Il est important d’avoir à l’esprit que 3 critères doivent être respectés cumulativement :

  • Licenciement non-inhérent à la personne du salarié ;
  • Licenciement résultant d’une suppression ou transformation d’emploi ou d’une modification contrat de travail refusée par le salarié ;
  • Licenciement consécutif notamment à des difficultés économiques ou à des mutations technologiques. 

Article L1233-1 :

Les dispositions du présent chapitre sont applicables dans les entreprises et établissements privés de toute nature ainsi que, sauf dispositions particulières, dans les entreprises publiques et les établissements publics industriels et commerciaux.

Article L1233-3 : 

Constitue un licenciement pour motif économique le licenciement effectué par un employeur pour un ou plusieurs motifs non inhérents à la personne du salarié résultant d'une suppression ou transformation d'emploi ou d'une modification, refusée par le salarié, d'un élément essentiel du contrat de travail, consécutives notamment à des difficultés économiques ou à des mutations technologiques. Les dispositions du présent chapitre sont applicables à toute rupture du contrat de travail résultant de l'une des causes énoncées au premier alinéa.

Article L1233-4 : 

Le licenciement pour motif économique d'un salarié ne peut intervenir que lorsque tous les efforts de formation et d'adaptation ont été réalisés et que le reclassement de l'intéressé ne peut être opéré dans l'entreprise ou dans les entreprises du groupe auquel l'entreprise appartient.

Le reclassement du salarié s’effectue sur un emploi relevant de la même catégorie que celui qu'il occupe ou sur un emploi équivalent. A défaut, et sous réserve de l'accord exprès du salarié, le reclassement s’effectue sur un emploi d'une catégorie inférieure. Les offres de reclassement proposées au salarié sont écrites et précises.

Précisions sur les motifs invoqués

Les difficultés économiques s’apprécient

  • Au niveau de l’entreprise lorsque celle-ci ne fait pas partie d’un groupe ;
  • Au regard du secteur d’activité lorsque l’entreprise fait partie d’un groupe.

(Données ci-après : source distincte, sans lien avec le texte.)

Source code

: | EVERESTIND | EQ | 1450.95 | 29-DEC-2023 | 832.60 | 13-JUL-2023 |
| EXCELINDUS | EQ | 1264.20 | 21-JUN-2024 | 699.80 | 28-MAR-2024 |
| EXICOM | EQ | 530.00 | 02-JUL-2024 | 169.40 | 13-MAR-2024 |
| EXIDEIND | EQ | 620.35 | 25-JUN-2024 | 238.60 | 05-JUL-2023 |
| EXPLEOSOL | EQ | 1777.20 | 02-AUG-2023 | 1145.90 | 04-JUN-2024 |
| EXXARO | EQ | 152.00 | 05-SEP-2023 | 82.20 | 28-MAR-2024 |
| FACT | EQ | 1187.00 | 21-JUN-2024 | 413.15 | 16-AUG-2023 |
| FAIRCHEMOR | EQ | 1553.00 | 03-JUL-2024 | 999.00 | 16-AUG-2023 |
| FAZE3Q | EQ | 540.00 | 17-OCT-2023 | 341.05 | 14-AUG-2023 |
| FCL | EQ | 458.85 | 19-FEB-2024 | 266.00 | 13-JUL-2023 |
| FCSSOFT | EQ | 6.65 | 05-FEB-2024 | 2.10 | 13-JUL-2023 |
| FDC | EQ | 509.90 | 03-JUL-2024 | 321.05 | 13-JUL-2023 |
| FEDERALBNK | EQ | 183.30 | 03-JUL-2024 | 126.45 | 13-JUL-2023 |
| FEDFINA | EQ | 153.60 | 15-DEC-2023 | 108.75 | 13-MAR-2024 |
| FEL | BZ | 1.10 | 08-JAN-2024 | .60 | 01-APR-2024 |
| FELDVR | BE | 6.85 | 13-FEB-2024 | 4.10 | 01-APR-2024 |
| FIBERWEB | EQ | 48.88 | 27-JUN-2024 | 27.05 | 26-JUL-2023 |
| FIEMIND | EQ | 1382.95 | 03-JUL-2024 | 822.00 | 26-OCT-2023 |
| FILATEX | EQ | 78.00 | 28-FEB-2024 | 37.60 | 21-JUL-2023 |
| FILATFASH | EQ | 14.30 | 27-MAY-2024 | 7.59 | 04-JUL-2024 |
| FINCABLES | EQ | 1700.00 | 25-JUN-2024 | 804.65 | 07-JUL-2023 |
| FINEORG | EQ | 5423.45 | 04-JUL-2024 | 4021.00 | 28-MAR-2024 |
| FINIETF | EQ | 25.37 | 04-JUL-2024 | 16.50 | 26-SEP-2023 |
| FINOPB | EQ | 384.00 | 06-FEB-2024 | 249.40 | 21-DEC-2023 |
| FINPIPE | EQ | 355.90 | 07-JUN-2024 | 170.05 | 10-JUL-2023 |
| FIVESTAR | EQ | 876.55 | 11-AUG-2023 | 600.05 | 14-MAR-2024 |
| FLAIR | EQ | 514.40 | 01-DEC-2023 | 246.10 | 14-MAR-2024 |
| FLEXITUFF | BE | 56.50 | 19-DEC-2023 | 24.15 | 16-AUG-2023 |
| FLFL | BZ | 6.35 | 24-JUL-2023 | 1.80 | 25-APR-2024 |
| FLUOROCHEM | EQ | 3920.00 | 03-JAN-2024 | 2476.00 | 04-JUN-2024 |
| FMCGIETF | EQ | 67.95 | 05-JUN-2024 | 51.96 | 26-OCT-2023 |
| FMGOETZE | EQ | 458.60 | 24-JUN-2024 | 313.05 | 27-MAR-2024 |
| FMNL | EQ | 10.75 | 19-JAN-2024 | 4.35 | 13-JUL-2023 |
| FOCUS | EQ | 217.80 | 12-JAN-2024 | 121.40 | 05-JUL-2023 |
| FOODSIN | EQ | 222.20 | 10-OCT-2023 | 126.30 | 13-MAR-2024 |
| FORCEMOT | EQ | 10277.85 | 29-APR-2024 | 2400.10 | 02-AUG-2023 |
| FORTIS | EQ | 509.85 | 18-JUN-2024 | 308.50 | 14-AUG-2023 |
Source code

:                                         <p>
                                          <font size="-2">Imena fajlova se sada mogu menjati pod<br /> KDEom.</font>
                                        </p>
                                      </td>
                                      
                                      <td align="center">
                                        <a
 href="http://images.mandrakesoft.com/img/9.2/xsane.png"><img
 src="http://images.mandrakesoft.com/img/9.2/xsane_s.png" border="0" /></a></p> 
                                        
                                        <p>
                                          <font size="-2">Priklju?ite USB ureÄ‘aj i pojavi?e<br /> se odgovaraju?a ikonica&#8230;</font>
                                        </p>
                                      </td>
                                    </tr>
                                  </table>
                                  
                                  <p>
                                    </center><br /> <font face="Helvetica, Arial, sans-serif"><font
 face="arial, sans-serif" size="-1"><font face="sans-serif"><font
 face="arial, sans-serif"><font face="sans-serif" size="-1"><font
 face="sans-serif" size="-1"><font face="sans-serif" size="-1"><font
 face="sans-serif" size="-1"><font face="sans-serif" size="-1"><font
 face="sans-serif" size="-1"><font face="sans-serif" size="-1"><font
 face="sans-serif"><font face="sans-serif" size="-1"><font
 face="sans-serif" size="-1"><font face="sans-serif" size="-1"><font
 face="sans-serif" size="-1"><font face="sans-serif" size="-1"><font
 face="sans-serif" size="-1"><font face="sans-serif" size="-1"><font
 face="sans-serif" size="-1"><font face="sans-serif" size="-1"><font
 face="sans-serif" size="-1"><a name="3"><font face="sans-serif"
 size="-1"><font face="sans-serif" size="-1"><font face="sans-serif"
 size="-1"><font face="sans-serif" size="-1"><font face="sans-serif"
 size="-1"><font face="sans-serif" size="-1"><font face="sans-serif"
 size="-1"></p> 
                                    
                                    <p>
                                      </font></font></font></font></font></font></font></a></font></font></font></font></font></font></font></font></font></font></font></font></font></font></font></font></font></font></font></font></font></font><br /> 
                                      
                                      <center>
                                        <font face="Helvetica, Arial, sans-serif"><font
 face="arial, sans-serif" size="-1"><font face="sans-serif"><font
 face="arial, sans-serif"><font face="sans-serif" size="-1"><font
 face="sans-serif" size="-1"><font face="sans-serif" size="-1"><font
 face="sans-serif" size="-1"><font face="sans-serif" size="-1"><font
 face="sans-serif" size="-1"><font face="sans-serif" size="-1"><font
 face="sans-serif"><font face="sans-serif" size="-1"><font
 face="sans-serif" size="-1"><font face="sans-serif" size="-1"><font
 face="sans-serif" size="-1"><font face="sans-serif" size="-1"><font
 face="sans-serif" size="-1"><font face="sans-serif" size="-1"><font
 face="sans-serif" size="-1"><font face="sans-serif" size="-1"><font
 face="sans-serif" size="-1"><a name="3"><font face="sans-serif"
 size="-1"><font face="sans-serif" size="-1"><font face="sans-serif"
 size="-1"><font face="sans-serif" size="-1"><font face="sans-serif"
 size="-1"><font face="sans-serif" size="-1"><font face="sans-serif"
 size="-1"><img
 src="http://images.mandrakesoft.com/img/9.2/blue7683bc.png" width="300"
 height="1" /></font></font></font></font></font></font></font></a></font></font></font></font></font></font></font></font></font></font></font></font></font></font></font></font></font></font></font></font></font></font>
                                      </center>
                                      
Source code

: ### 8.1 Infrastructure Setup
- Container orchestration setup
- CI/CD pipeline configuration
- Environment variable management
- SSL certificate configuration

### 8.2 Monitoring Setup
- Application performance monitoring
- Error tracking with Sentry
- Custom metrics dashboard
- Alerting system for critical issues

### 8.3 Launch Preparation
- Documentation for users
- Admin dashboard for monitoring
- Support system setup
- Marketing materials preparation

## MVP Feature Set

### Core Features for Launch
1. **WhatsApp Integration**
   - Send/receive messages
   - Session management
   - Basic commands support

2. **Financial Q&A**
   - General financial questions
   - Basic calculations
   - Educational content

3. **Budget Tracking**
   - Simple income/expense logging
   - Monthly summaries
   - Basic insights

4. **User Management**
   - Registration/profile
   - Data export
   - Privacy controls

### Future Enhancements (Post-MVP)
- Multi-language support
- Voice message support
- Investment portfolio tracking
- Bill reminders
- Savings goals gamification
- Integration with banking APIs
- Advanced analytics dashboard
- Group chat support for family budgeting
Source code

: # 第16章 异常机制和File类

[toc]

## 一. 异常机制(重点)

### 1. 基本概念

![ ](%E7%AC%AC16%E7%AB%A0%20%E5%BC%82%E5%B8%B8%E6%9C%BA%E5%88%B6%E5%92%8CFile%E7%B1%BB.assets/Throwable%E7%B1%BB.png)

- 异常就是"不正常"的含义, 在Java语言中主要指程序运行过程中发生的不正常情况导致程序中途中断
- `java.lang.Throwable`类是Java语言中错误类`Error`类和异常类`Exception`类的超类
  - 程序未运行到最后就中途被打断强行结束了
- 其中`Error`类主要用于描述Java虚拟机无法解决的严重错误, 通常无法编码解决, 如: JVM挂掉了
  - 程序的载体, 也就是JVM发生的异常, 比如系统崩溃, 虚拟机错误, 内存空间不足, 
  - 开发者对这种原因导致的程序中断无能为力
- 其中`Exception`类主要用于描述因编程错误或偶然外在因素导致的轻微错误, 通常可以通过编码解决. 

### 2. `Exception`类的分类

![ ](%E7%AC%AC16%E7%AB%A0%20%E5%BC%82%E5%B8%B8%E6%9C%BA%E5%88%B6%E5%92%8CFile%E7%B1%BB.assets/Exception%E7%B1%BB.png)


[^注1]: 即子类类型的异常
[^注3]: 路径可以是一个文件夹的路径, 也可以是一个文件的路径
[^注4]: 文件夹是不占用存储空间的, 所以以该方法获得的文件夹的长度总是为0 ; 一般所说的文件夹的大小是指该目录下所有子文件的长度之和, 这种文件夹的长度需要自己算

Les difficultés économiques doivent, en principe, exister à la date de la rupture du contrat de travail, soit la date de notification du licenciement. 

Arrêt de la Cour de cassation du 26/02/1992 n° 90-41247

Arrêt de la Cour de cassation du 17/10/2006 n° 04-44948

Arrêt de la Cour de cassation du 26/09/2006 n° 05-43841

Les réorganisations et restructurations

Les juges insistent régulièrement sur le fait qu’une réorganisation ne justifie à juste titre un licenciement économique que dans la mesure où elle est indispensable à la sauvegarde de la compétitivité de l’entreprise (ou du secteur d’activité d’un groupe).

A ce sujet, une affaire récemment abordée par la Cour de cassation le confirme, vous pouvez retrouver l’arrêt commenté en cliquant ici. 

Il est important néanmoins d’avoir à l’esprit qu’une réorganisation qui anticipe sur des difficultés économiques est susceptible de justifier un licenciement économique.

Arrêt de la Cour de cassation du 11/01/2006 n° 04-46201 (jurisprudences « pages jaunes »)

Cessation d’activité

Il s’agit d’une cause légitime de licenciement économique lorsqu’elle est : 

  • Définitive ;
  • Qu’elle n’a pas pour origine une faute de l’employeur.

Suppression d’emploi

Il y a suppression d’emploi lorsque le salarié n’est pas remplacé après son départ de l’entreprise.

Modification du contrat de travail

Nous sommes alors dans le cas d’une modification du contrat de travail consécutive à des : 

  • Difficultés économiques ;
  • Mutations technologiques ;
  • Réorganisation de l’entreprise nécessaire à sa compétitivité.

Transformation de l’emploi

Cela implique une modification radicale du contenu de l’emploi (par exemple l’informatisation de l’entreprise ou d’un de ses services, la prise en charge d’un nouveau secteur d’activité, etc.)

Licenciement économique non reconnu  = licenciement sans cause réelle et sérieuse !

Lorsque le motif économique n’est pas reconnu, comme dans cette affaire, le licenciement est alors considéré comme ayant été prononcé sans cause réelle et sérieuse avec toutes ses conséquences.